[Data for review]
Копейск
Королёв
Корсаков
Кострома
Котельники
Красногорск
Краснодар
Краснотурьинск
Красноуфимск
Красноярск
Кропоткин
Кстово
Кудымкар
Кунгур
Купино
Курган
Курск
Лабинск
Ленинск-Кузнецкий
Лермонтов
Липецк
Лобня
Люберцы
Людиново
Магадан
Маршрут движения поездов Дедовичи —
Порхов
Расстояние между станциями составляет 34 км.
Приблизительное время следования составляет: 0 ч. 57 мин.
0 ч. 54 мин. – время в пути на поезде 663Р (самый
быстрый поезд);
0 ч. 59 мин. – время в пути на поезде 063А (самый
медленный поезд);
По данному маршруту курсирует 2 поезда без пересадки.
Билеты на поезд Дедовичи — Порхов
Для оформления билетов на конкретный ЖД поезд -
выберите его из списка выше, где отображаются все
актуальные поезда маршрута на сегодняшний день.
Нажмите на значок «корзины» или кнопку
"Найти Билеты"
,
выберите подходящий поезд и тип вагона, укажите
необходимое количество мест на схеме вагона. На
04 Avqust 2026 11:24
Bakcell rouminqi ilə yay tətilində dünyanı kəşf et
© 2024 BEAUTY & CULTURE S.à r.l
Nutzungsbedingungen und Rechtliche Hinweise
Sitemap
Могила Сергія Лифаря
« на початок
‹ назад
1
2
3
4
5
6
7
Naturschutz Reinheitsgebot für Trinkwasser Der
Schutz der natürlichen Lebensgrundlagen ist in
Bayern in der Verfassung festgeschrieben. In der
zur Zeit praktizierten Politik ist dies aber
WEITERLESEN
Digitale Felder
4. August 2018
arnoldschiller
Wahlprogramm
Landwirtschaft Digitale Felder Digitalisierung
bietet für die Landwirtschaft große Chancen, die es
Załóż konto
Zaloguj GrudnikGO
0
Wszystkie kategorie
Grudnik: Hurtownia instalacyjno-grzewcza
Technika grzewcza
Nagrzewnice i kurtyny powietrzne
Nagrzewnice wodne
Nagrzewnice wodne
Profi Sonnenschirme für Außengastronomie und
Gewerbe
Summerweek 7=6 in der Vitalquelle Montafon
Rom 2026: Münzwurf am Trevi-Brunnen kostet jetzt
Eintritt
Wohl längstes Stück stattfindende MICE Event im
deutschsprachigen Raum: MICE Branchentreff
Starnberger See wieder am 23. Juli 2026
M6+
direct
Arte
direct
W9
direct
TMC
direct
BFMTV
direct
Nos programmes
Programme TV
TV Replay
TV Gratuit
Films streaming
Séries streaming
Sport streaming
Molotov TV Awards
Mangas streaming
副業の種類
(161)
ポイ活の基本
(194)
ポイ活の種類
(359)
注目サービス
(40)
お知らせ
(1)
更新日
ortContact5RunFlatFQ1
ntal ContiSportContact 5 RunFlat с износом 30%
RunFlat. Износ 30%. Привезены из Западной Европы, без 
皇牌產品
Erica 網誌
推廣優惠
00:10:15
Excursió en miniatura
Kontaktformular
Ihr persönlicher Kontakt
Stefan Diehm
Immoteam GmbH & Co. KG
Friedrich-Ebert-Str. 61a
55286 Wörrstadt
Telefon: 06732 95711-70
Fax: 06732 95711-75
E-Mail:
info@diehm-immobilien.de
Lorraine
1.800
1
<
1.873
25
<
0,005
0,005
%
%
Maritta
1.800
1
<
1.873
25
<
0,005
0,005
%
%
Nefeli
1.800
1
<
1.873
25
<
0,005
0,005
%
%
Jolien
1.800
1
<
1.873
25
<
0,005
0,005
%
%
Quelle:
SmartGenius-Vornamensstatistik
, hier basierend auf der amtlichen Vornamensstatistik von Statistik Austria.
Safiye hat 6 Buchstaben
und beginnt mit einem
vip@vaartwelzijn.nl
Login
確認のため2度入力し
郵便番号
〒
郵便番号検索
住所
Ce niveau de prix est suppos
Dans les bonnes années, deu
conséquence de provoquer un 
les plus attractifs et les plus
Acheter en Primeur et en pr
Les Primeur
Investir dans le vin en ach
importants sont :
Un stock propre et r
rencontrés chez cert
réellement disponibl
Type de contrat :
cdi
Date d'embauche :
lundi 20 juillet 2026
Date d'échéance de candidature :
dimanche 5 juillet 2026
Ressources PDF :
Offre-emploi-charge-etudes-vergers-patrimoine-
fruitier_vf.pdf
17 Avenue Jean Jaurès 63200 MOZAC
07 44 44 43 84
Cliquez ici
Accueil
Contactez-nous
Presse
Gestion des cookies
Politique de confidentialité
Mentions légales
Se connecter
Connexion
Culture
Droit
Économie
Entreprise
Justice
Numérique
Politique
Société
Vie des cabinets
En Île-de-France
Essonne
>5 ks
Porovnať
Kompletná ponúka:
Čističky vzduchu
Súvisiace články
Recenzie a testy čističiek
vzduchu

[Exercise description] The task calls for every line of the material that contains the string "вагона".

[Answer to the exercise]
выберите подходящий поезд и тип вагона, укажите
необходимое количество мест на схеме вагона. На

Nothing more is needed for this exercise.